The opposing power forwards in Tuesday's Bulls-Jazz game both had clean-shaven heads, a burly physique and, well, if it wasn't for Drew Gooden's 6-inch-long beard, he and Carlos Boozer practically would have been mirror images.
The similarities extend beyond appearance. Gooden and Boozer both left high school in 1999, played in a Final Four, jumped to the NBA in 2002 and spent a few seasons with the Cleveland Cavaliers.
But while Boozer was an all-star selection this year averaging 21.3 points for Utah, Gooden has never averaged more than 14.4 points over a season or been seriously considered for an all-star trip.
During the Bulls' 108-96 victory at the United Center, however, Gooden dominated the head-to-head matchup. He finished with 24 points and 10 rebounds, compared to 10 points and 9 boards for Boozer.
So an obvious aftermath question is whether Gooden is capable of turning in those kind of performances consistently and perhaps becoming an all-star himself someday? Gooden, 26, says the answer is yes.
"That's one of my goals," he said Wednesday at the Berto Center. "I feel like I am capable of doing that.
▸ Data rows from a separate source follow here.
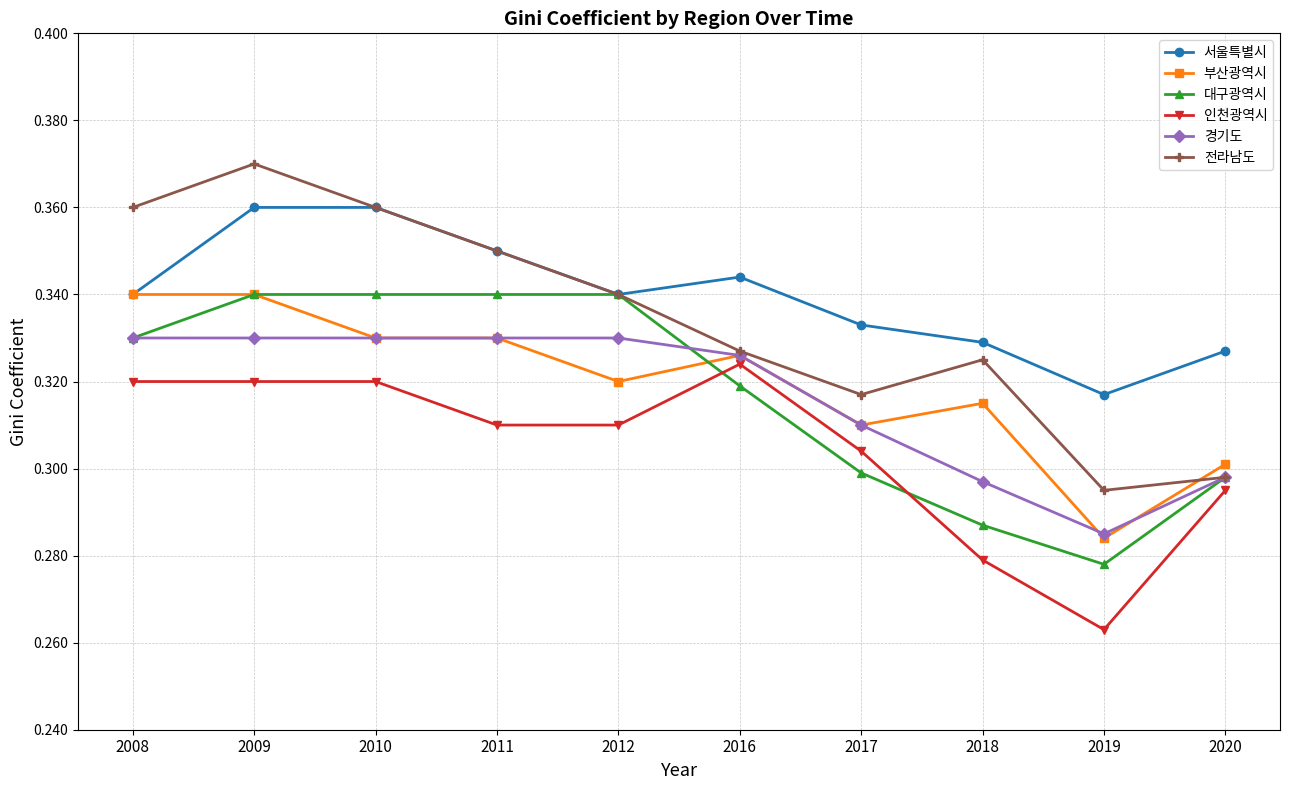

What is the sum of the 전라남도 values at 2019 and 2018?

0.6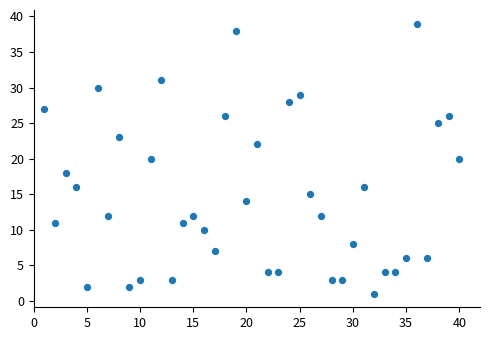

What is the range of Y values (max minus min)?

38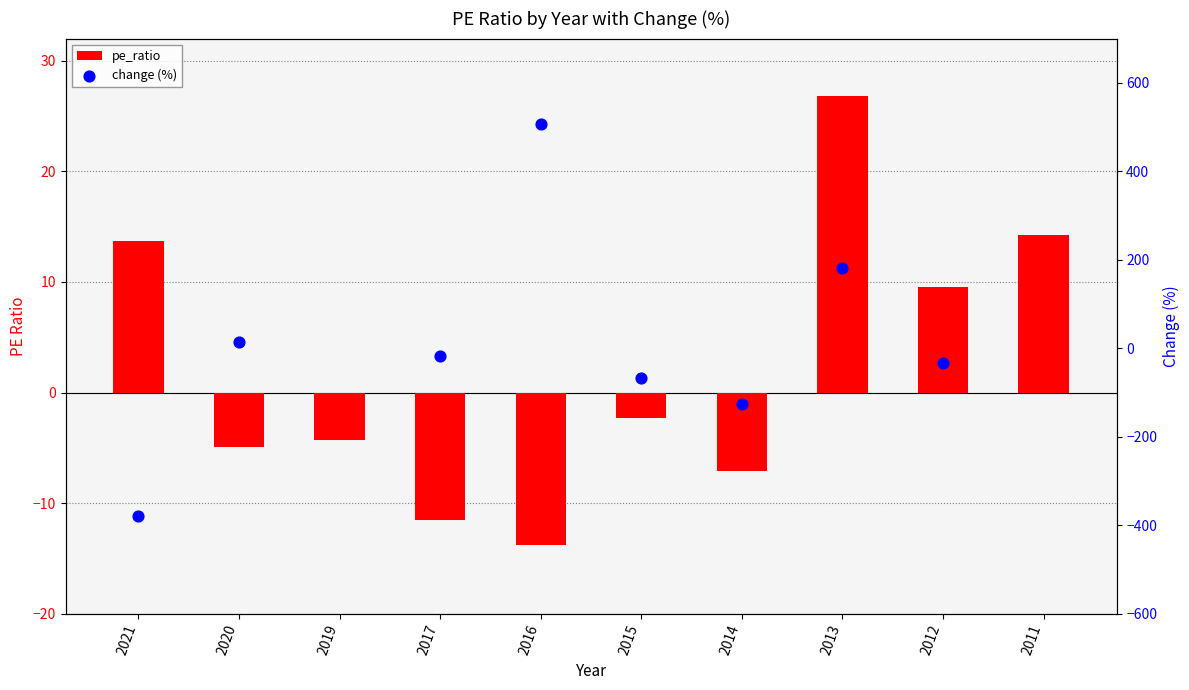

Which series contains the highest Y value?

change (%)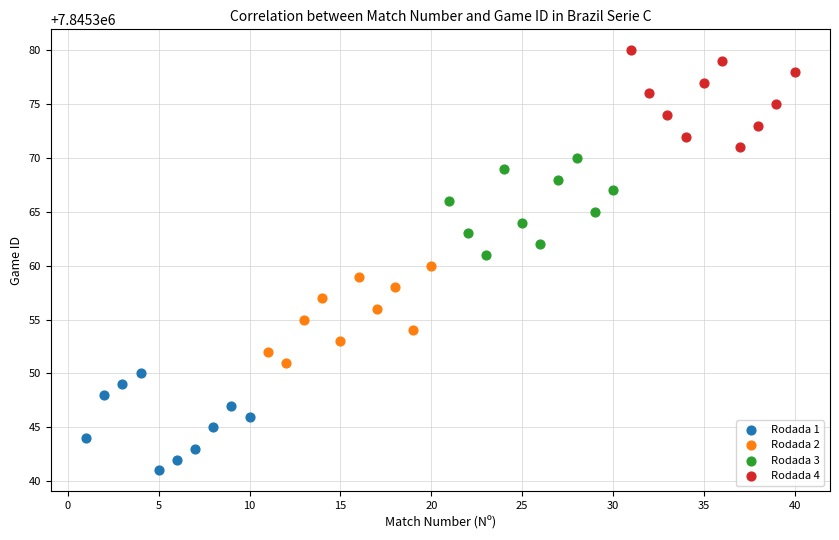

Which series contains the highest Y value?

Rodada 4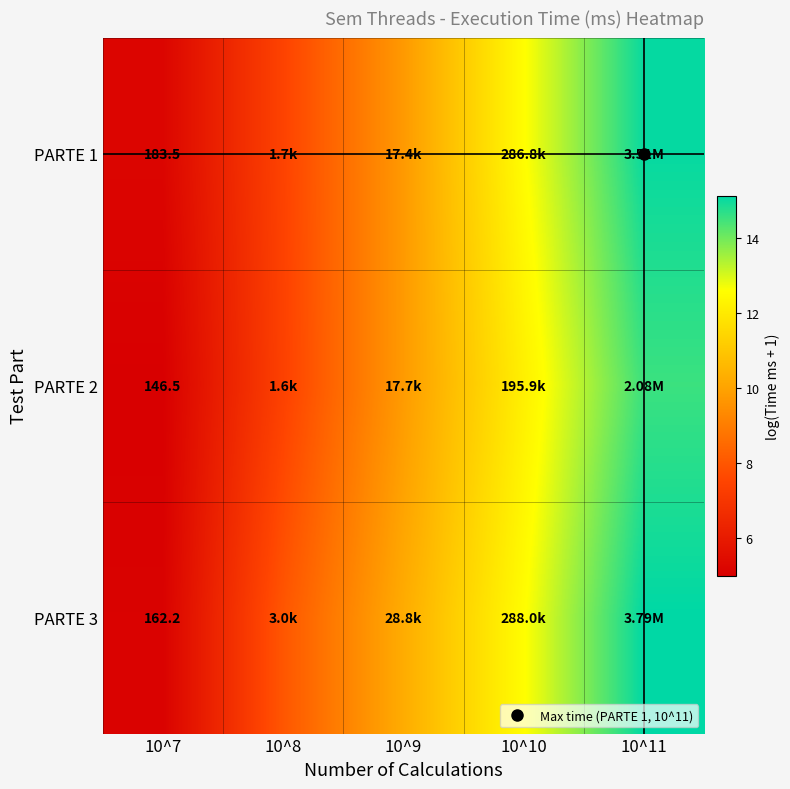

Which category has the lowest value across all series?

10^7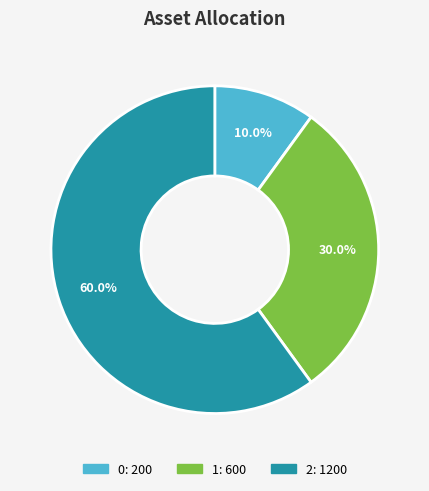

Does 0 account for over 50% of the chart?

No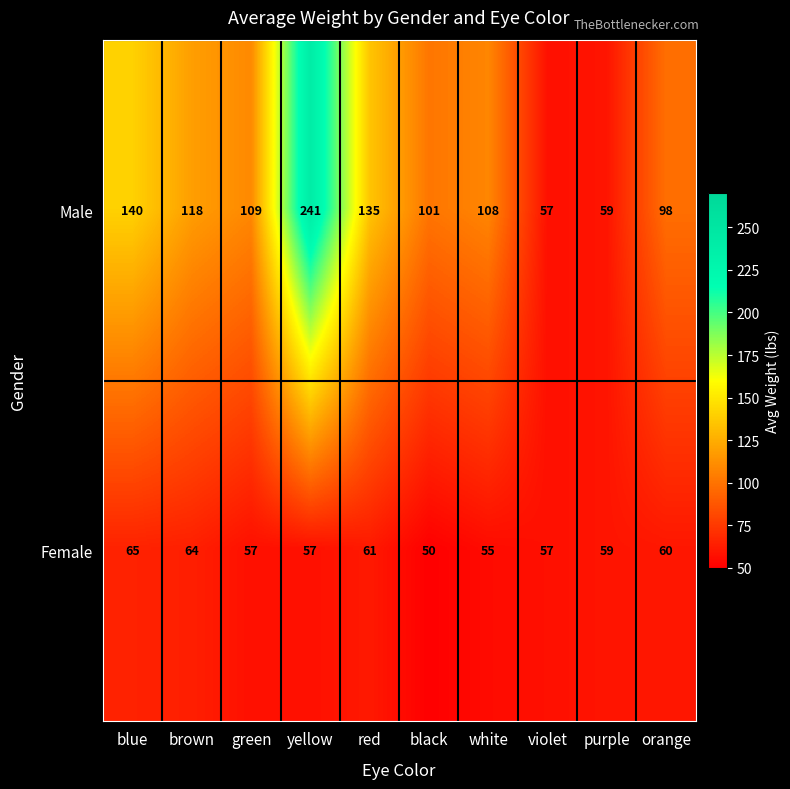

List the series in order of their peak value, lowest first.

Female, Male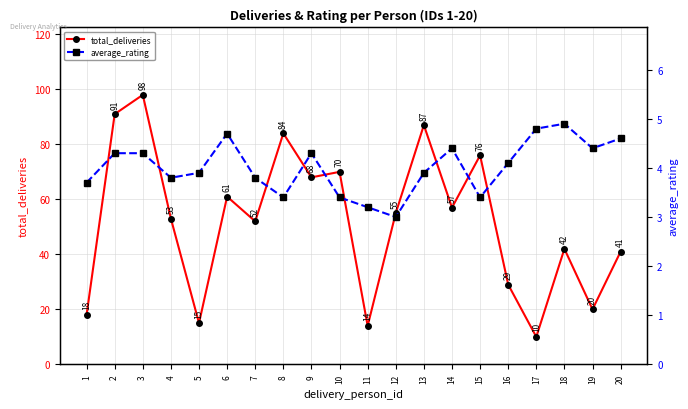

How many distinct data groups are displayed?

2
I possess the skills. I can only get better at doing this. I will get comfortable with this team and hopefully something like that will happen."
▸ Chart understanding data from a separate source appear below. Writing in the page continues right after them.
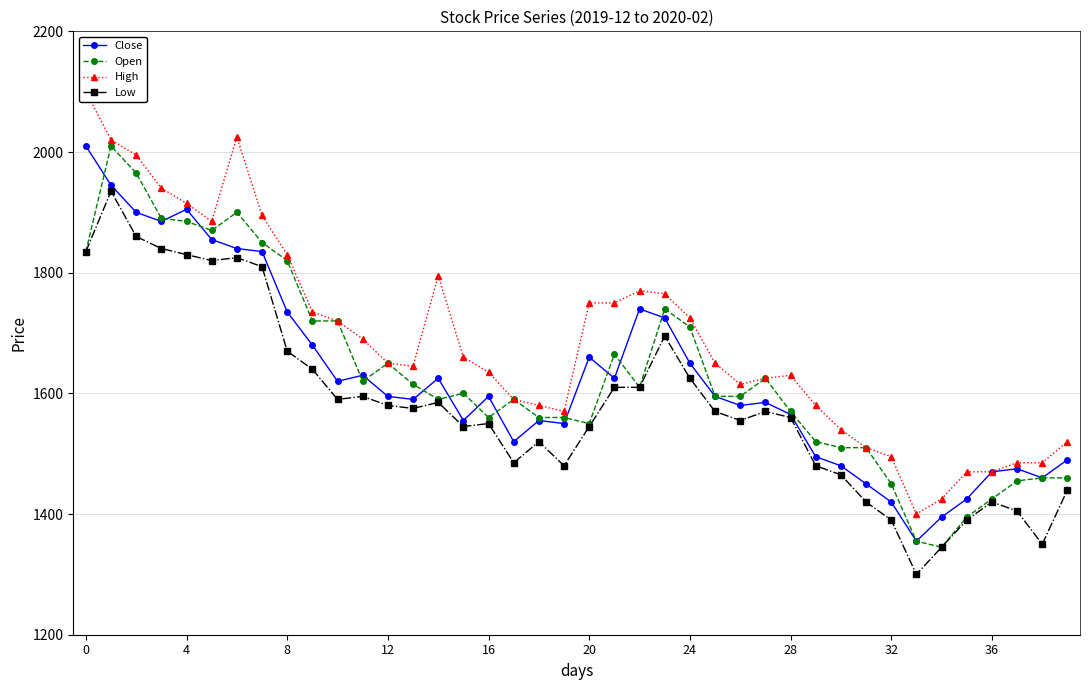

What is the minimum value for Low?

1300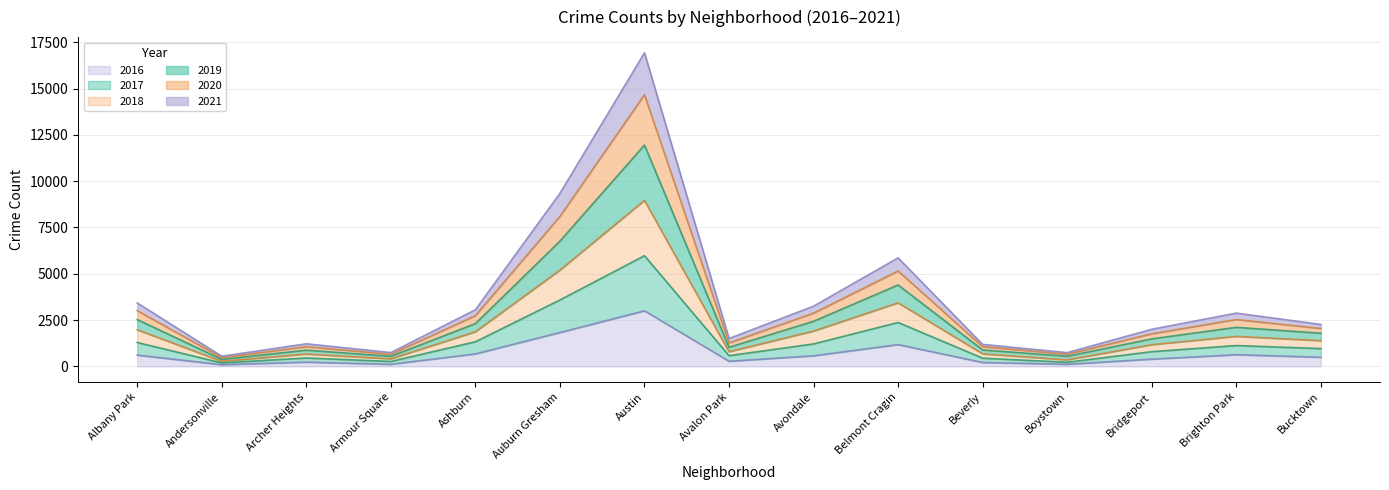

What are all the series names shown in the legend?

2016, 2017, 2018, 2019, 2020, 2021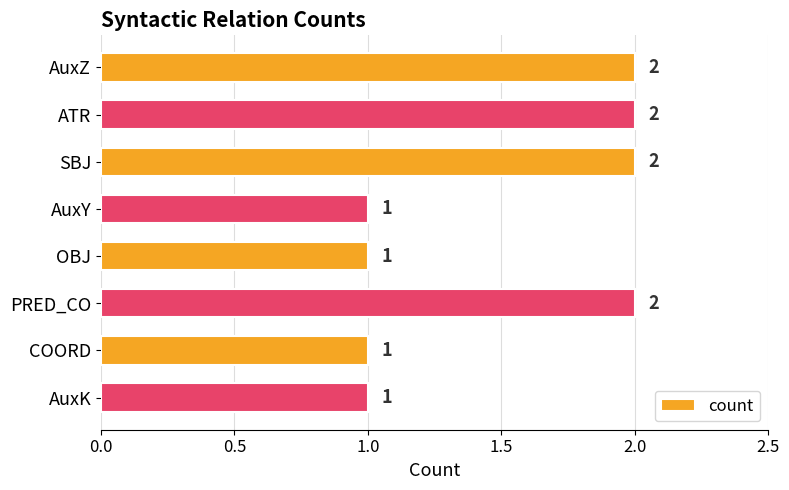

How many values are between 1 and 2?

8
Gooden joined the Bulls on Feb. 21 in the three-team trade that sent Ben Wallace and Joe Smith to Cleveland. He essentially was acquired by the Cavaliers in 2004 to replace Boozer, who jumped to Utah as a free agent.
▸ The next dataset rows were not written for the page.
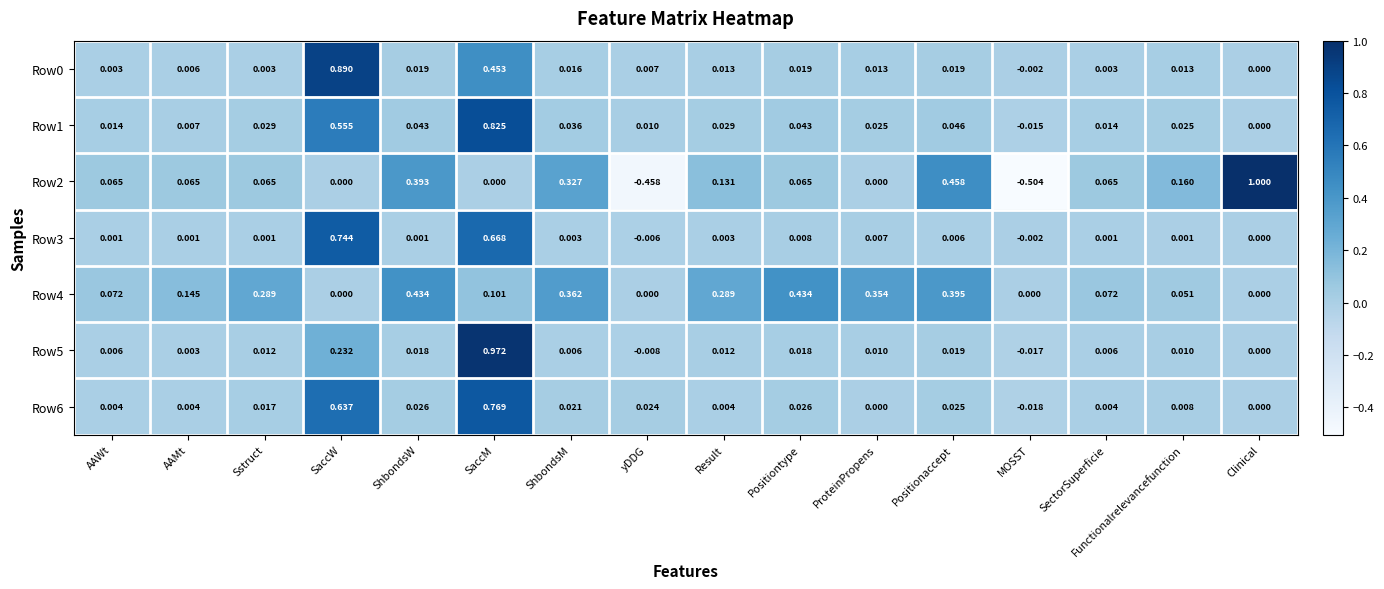

Which category has the highest value across all series?

Clinical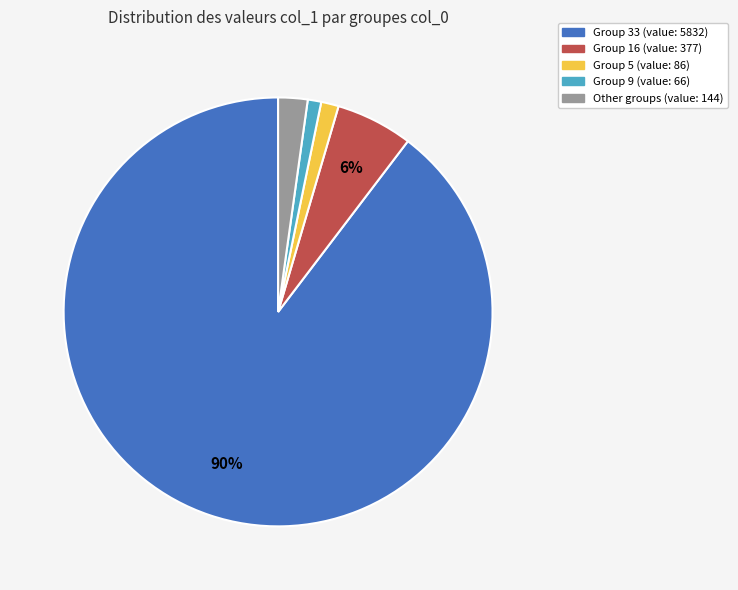

To the nearest percent, what is the difference between the largest and smallest slice percentages?

89%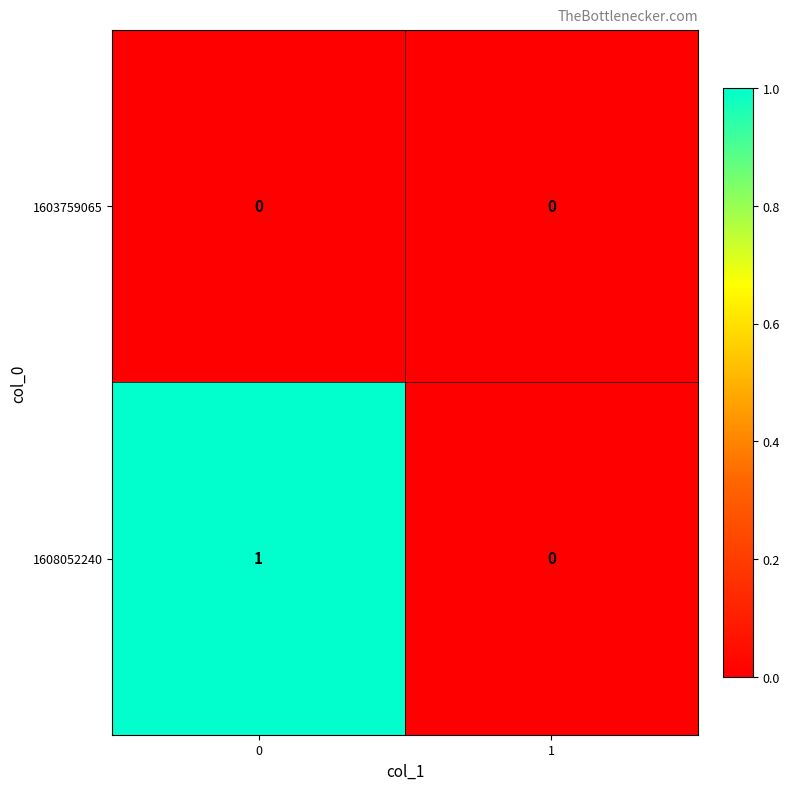

Is it true that 1608052240 equals 0 at 1?

True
Gooden's best NBA season was his first in Cleveland, when he averaged 14.4 points and 9.2 rebounds. As a whole, though, Gooden felt his offensive skills were set aside with the Cavs due to the presence of a rising young superstar.
"It's easy to go out there and play 27 minutes and grab 8 rebounds and then watch LeBron James do his thing," Gooden said. "You don't really have to work out that much to carry out that job. But there are bigger shoes to fill here. I'm going to work at it and become a better player."
Gooden proved Tuesday he has the tools to be an impressive power forward. The knock on him in Cleveland was that his focus would wane from game to game and sometimes from minute to minute.
But Gooden will get a chance to address those charges now that he has more responsibilities with the Bulls. In 10 games for his new team, the 6-foot-10 native of Oakland, Calif., has averaged 12.6 points and 9.1 rebounds.
"I was concerned before the game (Tuesday) because of Carlos Boozer and the ability he has to come out and have a big game," Bulls coach Jim Boylan said. "We've had a certain level of success against him with Ben Wallace playing him. With Ben not here, we were a little concerned. Drew came out and he played him great. Our team defense was very good."
Back in his college days at Kansas, when he played with Bulls guard Kirk Hinrich, Gooden was known for his versatile skills. He would dribble the ball upcourt, shoot jumpers and score inside.
He had one flashback moment in the Utah game when he stole the ball near midcourt and used a behind-the-back dribble to lead the fastbreak. Gooden eventually threw a no-look pass to Ben Gordon, then got it back for a soft dunk.
"I don't want to sound cocky, but I think I possess everything," Gooden said. "I could pass, I could block shots, I could play great defense, I could play help defense, I could shoot 3s. I believe I could do it all, and confidence is the No. 1 factor when it come to offense.
"This is something that is not new to me, but I've got to brush off some of the old tools and put them back into use. Because I had a couple years where I was just the guy who went out there and worked hard and grabbed rebounds."
Gooden vowed to work harder this summer and improve his conditioning to fill the new role. The Bulls are eager to see the results, because while Wallace may have held Boozer in check, the former Bulls center would never have scored 24 points in the process.